++++ TEXT EXCERPT ++++

Straight Life - Art Pepper [134]
I was angry and bitter. I would be out hustling, trying to score, I'd be sick, and I'd see people going to work in the morning, all in their nice cars, dressed nice, clean shaven, and clearheaded. I'd see them going to work, and I'd still be standing on the corner waiting for some guy, freezing someplace, in the evening as they were coming home. Here come the same cars back, and they're all smiling and happy. Just the guys in the neighborhood in East L.A. And they go into the market, and they get a check on Friday, man, and they cash that check, and they buy their juice, and they're happy. They're not sick.
I hated them. I was envious of them. I would say, "Look at those chumps! Fuckin' assholes! Lames! Fuckin' rabble! Sheep! Animals! Following the leader! I'm not like that! I'm different! Fuck them! Fuck society!" I'd rave like I used to hear my dad rave about the rabble, the scissor-bills, the kikes, the spicks, the niggers, the tramps and floozies, on and on. Each time I got sick there was more and more fear and hate, knowing I was trapped and I couldn't stop, knowing I was going back to jail. I was full of animosity and so jealous and all I wanted was a lot of money, man, so I could lay up and really drown myself in heroin, saturate myself with it, so I wouldn't feel or see, so I wouldn't want to cry or die. All I wanted was lots of money so I could make myself totally oblivious to everything.

++++ COLLECTED DATA ++++

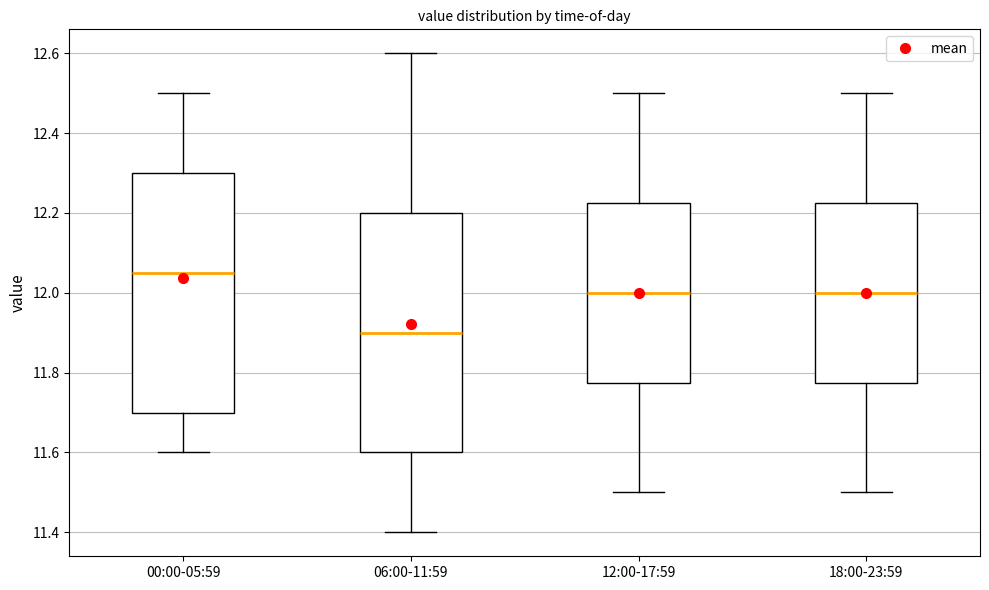

Which box has the highest median line?

00:00-05:59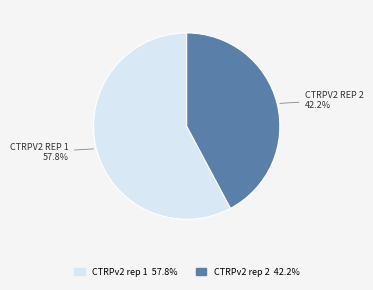

Is there a majority slice in this chart?

Yes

++++

TASK SET —
**A.** Print the Straight Life passage between "I hated them." and "oblivious to everything.", inclusive.
**B.** Using the Straight Life passage, say whether each statement agrees with it, answering yes or no and quoting the words that decide it: (i) The people going to work got a check on Friday. (ii) The narrator wanted money mainly to buy a nice car. (iii) The narrator was still waiting on the corner in the evening when the workers came home.
The lines that come after the text are separate material.

SOLUTIONS IN ORDER —
**A.**
I hated them. I was envious of them. I would say, "Look at those chumps! Fuckin' assholes! Lames! Fuckin' rabble! Sheep! Animals! Following the leader! I'm not like that! I'm different! Fuck them! Fuck society!" I'd rave like I used to hear my dad rave about the rabble, the scissor-bills, the kikes, the spicks, the niggers, the tramps and floozies, on and on. Each time I got sick there was more and more fear and hate, knowing I was trapped and I couldn't stop, knowing I was going back to jail. I was full of animosity and so jealous and all I wanted was a lot of money, man, so I could lay up and really drown myself in heroin, saturate myself with it, so I wouldn't feel or see, so I wouldn't want to cry or die. All I wanted was lots of money so I could make myself totally oblivious to everything.

**B.**
(i) Yes: "they get a check on Friday"
(ii) No: "All I wanted was lots of money so I could make myself totally oblivious to everything."
(iii) Yes: "I'd still be standing on the corner waiting for some guy, freezing someplace, in the evening as they were coming home."